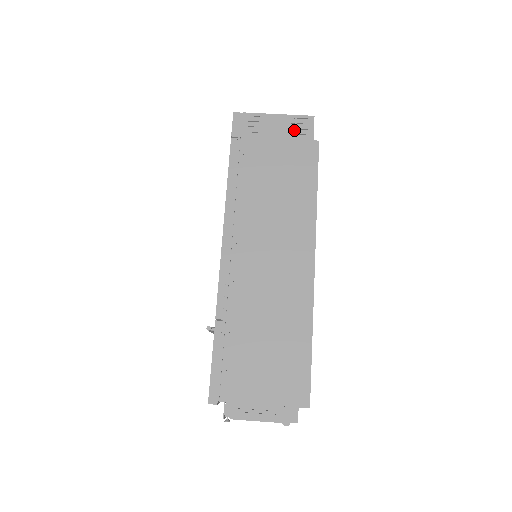
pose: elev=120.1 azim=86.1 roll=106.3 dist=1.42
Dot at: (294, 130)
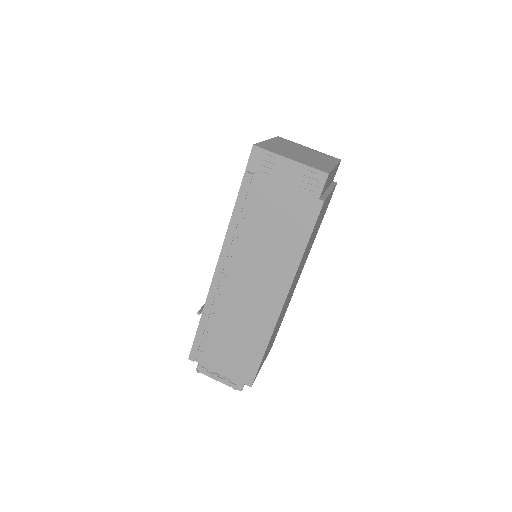
Dot at: (304, 183)
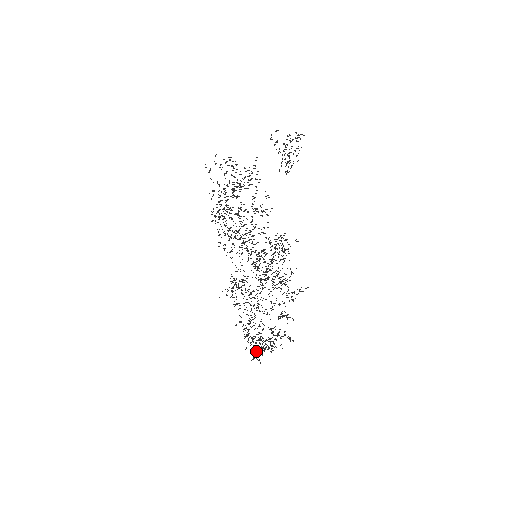
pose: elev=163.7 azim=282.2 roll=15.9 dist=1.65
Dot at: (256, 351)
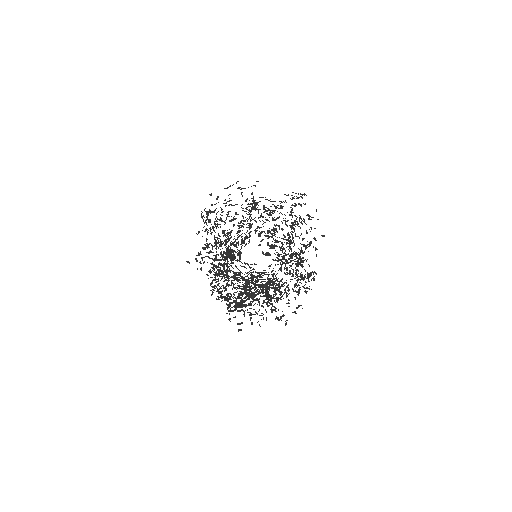
Dot at: (226, 258)
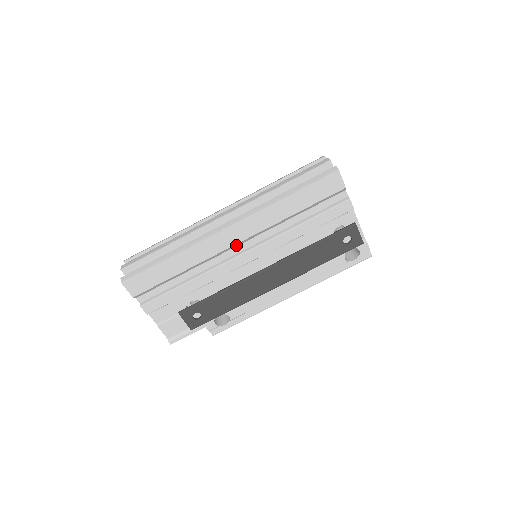
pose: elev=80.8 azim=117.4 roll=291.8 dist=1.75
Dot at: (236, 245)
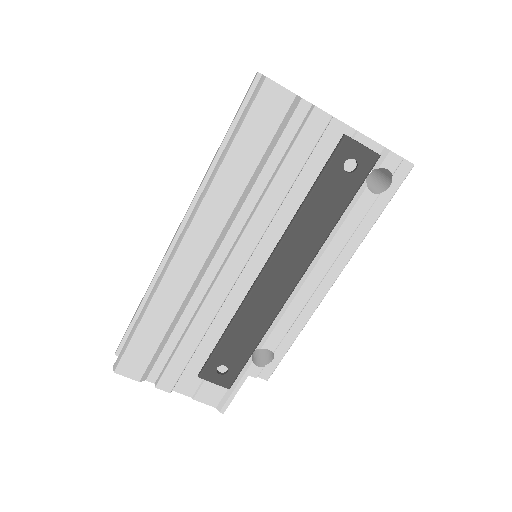
Dot at: (209, 259)
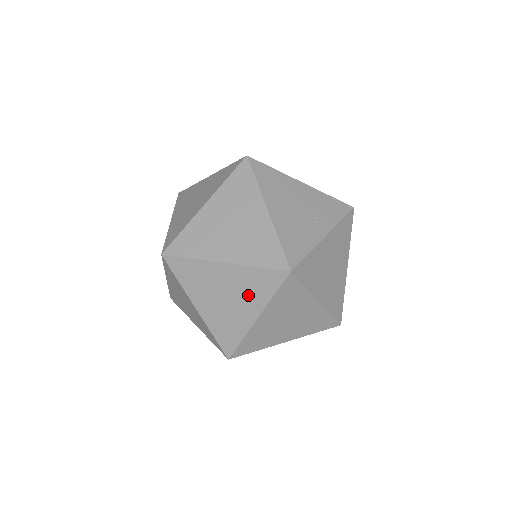
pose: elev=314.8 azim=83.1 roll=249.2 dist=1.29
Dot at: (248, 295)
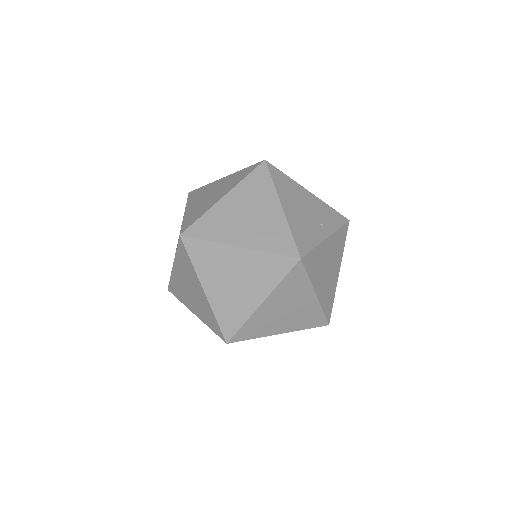
Dot at: (257, 279)
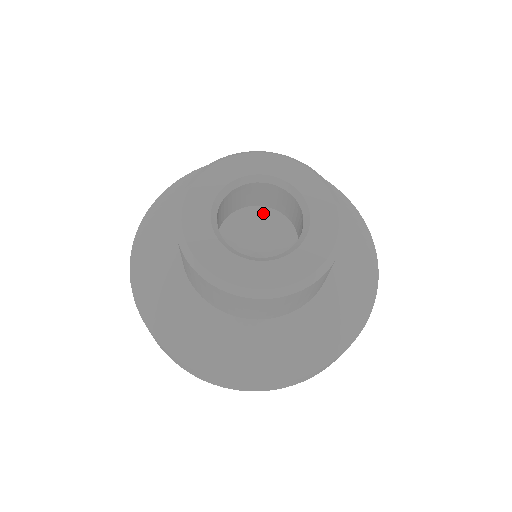
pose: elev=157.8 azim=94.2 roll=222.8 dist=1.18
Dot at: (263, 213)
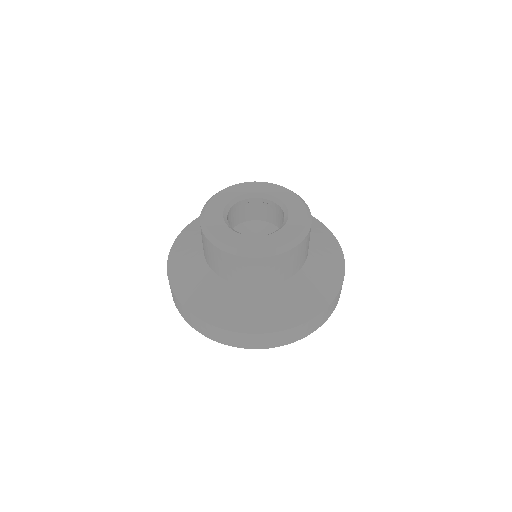
Dot at: (261, 225)
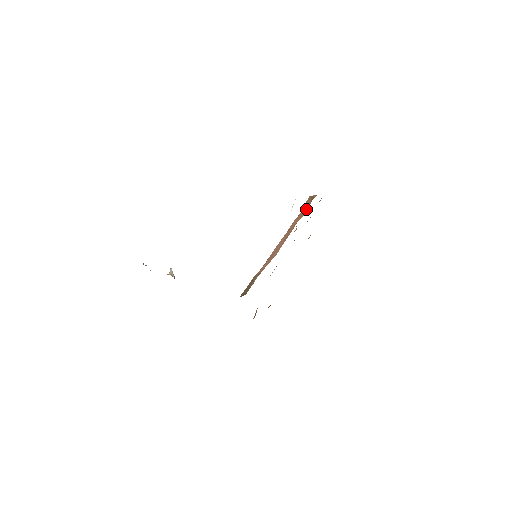
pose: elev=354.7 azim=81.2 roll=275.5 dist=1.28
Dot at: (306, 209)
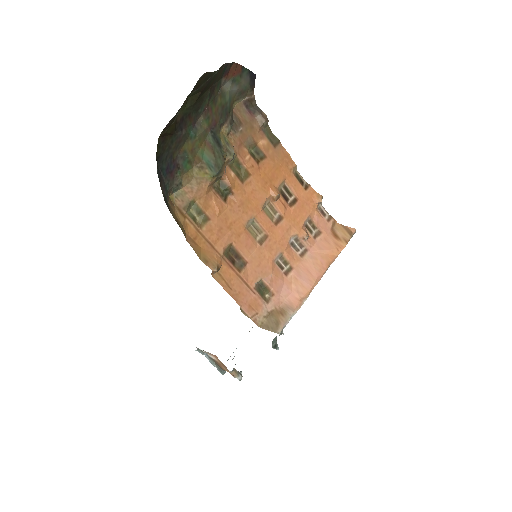
Dot at: (344, 242)
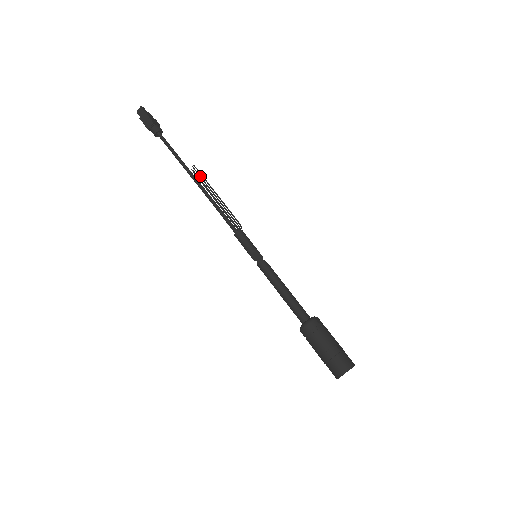
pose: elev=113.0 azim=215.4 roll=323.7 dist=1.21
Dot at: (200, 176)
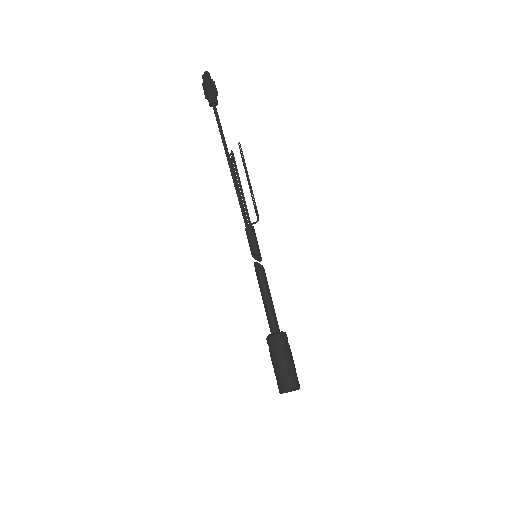
Dot at: (241, 156)
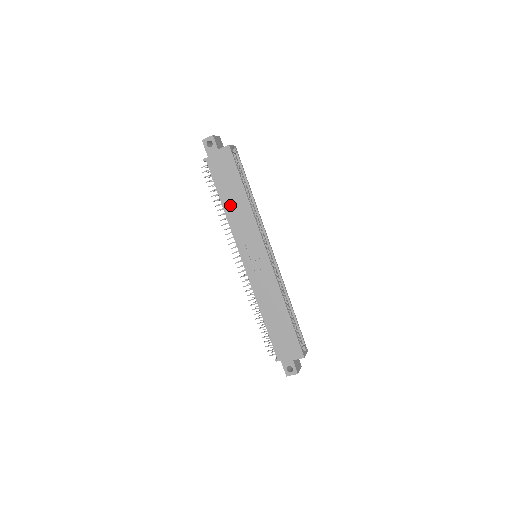
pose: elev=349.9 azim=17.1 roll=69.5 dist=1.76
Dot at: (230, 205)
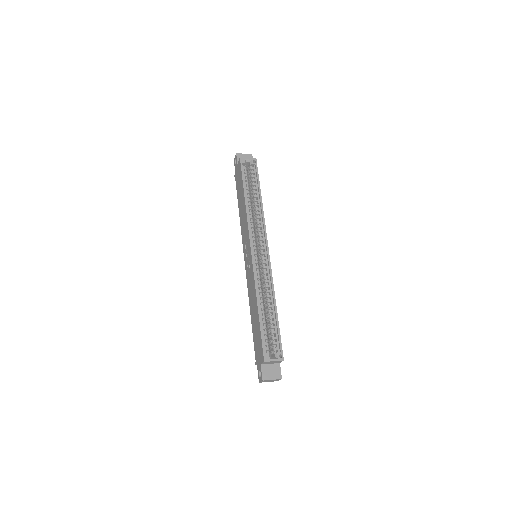
Dot at: (241, 210)
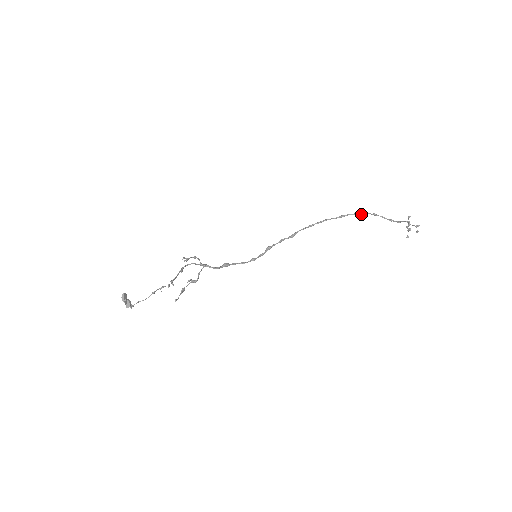
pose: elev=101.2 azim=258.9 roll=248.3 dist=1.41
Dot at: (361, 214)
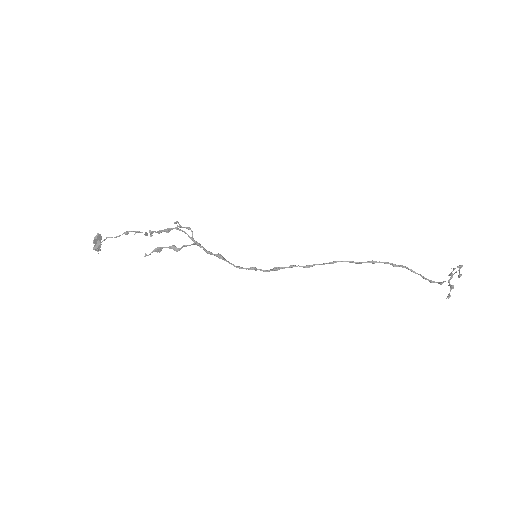
Dot at: (396, 265)
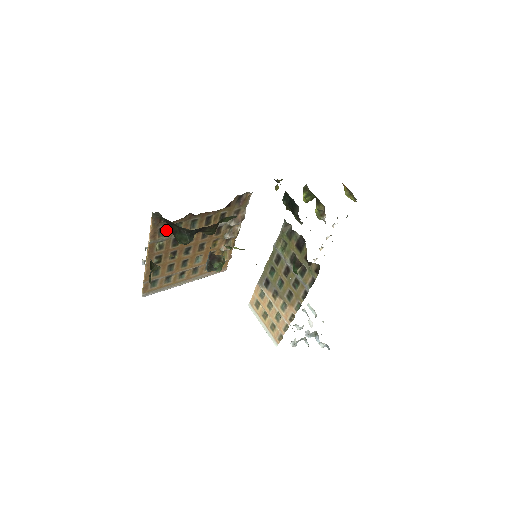
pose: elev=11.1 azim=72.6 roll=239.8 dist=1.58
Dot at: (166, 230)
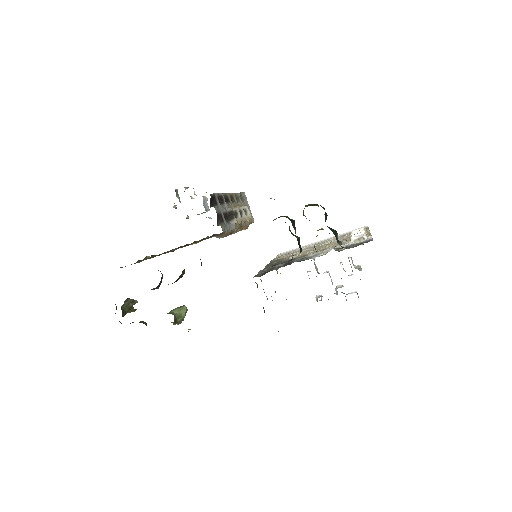
Dot at: (144, 259)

Request: Can you repeat the lines of all the records above with every "dist" switched to "distance", keeping everything else unchanged and leaving out the pictures?

Response:
pose: elev=120.1 azim=86.1 roll=106.3 distance=1.42
Dot at: (294, 130)
Dot at: (304, 183)
pose: elev=163.7 azim=282.2 roll=15.9 distance=1.65
Dot at: (256, 351)
Dot at: (226, 258)
pose: elev=80.8 azim=117.4 roll=291.8 distance=1.75
Dot at: (236, 245)
Dot at: (209, 259)
pose: elev=314.8 azim=83.1 roll=249.2 distance=1.29
Dot at: (248, 295)
Dot at: (257, 279)
pose: elev=157.8 azim=94.2 roll=222.8 distance=1.18
Dot at: (263, 213)
Dot at: (261, 225)
pose: elev=354.7 azim=81.2 roll=275.5 distance=1.28
Dot at: (306, 209)
Dot at: (344, 242)
pose: elev=113.0 azim=215.4 roll=323.7 distance=1.21
Dot at: (200, 176)
Dot at: (241, 156)
pose: elev=349.9 azim=17.1 roll=69.5 distance=1.76
Dot at: (230, 205)
Dot at: (241, 210)
pose: elev=101.2 azim=258.9 roll=248.3 distance=1.41
Dot at: (361, 214)
Dot at: (396, 265)
pose: elev=11.1 azim=72.6 roll=239.8 distance=1.58
Dot at: (166, 230)
Dot at: (144, 259)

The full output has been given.